Why is the image notable to your work?

The image is notable because it visually represents how structural organization within the embryo supports accurate cell division and developmental progression, which are fundamental determinants of embryo quality and fertility.

From a technical aspect… can you walk me through what was involved in obtaining this image?

Obtaining this image required careful optimization at multiple steps. Embryos were fixed using 4% paraformaldehyde to preserve cellular architecture, followed by permeabilization with Triton X-100 to allow antibody access. Blocking conditions were optimized to minimize background while preserving signal specificity. Microtubules were labeled using an anti–α-tubulin antibody conjugated to Alexa Fluor 488, while nuclei were stained with DAPI. Imaging was performed using high-resolution confocal microscopy, with careful adjustment of laser intensity, z-stack acquisition, and optical sectioning to capture the three-dimensional organization of the embryo. The image was further processed using Huygens deconvolution to improve resolution and signal clarity. Post-acquisition processing involved minimal additional adjustments to enhance visualization while preserving biological accuracy.

What did you find most challenging in creating the image?

One of the main challenges was preserving the delicate three-dimensional structure of the embryo during fixation and staining. Early embryos are highly sensitive, and even slight variations in handling can disrupt cytoskeletal organization. Additionally, achieving a balance between signal intensity and background noise required multiple rounds of optimization, particularly for uniform staining across all blastomeres. Capturing the full spatial complexity of microtubule networks in a relatively large, multicellular embryo also required careful imaging settings and reconstruction.
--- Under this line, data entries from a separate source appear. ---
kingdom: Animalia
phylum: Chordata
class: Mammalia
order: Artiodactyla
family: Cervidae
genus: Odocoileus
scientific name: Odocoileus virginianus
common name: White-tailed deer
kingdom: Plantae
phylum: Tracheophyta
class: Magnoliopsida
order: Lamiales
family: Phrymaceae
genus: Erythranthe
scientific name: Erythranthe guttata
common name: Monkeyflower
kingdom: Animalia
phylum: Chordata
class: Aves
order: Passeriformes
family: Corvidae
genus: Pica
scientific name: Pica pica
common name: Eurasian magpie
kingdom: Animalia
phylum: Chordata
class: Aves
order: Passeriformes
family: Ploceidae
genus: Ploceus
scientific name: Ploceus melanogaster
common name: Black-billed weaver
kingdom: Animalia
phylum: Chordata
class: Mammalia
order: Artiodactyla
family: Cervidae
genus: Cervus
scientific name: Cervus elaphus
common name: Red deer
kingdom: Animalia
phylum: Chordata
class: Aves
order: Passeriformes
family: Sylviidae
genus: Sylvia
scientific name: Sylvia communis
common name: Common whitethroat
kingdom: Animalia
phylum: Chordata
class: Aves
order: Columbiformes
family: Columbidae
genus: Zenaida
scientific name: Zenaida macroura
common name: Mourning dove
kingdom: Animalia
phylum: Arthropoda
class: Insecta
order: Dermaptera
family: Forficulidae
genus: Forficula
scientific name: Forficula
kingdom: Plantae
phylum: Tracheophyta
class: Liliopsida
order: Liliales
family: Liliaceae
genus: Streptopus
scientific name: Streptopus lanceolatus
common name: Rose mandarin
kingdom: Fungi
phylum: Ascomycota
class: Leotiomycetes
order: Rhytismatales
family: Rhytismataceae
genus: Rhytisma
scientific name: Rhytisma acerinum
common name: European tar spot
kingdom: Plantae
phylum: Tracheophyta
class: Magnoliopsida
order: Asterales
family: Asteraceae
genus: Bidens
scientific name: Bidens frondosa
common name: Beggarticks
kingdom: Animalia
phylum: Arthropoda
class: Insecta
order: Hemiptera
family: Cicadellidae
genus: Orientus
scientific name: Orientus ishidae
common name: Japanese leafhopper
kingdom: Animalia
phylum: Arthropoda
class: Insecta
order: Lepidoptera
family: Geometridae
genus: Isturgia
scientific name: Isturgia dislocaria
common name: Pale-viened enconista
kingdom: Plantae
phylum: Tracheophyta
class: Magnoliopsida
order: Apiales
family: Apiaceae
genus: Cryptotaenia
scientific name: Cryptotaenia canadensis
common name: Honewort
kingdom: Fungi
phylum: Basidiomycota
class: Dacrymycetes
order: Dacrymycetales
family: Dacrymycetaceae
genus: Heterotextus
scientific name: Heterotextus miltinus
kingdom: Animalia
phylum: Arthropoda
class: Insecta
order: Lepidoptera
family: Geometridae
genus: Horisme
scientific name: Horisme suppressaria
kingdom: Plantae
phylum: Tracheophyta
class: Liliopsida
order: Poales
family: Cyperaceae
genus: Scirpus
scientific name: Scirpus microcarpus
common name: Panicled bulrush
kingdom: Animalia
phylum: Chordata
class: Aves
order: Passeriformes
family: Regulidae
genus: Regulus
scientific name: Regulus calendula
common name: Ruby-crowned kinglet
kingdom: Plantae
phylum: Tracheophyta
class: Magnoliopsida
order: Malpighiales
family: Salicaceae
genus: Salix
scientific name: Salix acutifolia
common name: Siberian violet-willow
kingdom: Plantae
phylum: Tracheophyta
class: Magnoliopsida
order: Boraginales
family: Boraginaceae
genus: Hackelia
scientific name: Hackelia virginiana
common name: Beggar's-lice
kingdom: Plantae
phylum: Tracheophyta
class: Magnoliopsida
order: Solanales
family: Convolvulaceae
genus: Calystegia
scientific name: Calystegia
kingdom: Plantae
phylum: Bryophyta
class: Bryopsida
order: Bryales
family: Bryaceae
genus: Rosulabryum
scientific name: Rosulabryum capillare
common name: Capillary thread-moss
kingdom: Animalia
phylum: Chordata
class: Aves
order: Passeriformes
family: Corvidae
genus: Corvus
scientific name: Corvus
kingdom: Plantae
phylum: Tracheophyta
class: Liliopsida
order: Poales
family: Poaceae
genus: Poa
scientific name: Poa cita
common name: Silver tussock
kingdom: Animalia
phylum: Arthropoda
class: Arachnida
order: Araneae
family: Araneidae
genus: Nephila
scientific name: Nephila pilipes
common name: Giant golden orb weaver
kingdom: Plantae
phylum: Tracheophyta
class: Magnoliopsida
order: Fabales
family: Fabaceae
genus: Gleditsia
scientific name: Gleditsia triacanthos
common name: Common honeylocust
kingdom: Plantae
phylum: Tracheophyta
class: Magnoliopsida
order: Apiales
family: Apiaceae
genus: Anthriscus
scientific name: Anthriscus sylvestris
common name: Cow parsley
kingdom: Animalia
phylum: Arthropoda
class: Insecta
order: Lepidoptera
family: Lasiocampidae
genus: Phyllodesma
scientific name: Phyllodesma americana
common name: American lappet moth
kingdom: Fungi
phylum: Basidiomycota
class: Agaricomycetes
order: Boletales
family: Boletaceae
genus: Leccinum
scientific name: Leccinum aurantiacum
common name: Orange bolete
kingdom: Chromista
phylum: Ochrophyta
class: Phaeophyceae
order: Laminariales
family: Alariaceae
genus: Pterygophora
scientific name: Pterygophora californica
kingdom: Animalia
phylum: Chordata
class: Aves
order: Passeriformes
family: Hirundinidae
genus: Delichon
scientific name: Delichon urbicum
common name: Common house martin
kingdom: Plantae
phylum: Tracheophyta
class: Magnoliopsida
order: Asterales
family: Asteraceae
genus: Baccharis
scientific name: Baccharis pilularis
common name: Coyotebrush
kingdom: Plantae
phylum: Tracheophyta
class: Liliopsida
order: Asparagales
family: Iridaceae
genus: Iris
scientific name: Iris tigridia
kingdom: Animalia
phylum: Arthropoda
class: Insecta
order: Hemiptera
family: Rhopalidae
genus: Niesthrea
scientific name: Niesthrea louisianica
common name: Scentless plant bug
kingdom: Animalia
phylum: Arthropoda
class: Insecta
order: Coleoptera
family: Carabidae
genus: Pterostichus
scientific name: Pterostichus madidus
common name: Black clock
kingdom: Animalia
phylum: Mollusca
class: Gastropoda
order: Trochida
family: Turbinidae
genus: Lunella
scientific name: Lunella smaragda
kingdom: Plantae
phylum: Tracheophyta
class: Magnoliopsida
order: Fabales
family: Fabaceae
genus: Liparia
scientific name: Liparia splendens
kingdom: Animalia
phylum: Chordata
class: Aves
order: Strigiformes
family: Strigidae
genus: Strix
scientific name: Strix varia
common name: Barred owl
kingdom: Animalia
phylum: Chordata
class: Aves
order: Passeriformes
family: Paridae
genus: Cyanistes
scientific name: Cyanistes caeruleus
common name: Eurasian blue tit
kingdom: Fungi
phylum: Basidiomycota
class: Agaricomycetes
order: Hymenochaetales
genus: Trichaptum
Balancing scientific usefulness and visual appeal—how did you approach this?

I approached this by prioritizing biological accuracy first—ensuring that the staining faithfully represents microtubule organization and nuclear positioning. Once that was achieved, I optimized imaging parameters such as contrast, depth, and color separation to enhance clarity and visual impact. The inherent symmetry and organization of the embryo naturally lend themselves to visually striking patterns, so the goal was to highlight these features without introducing artifacts or over-processing. In this way, the image remains both scientifically informative and visually engaging.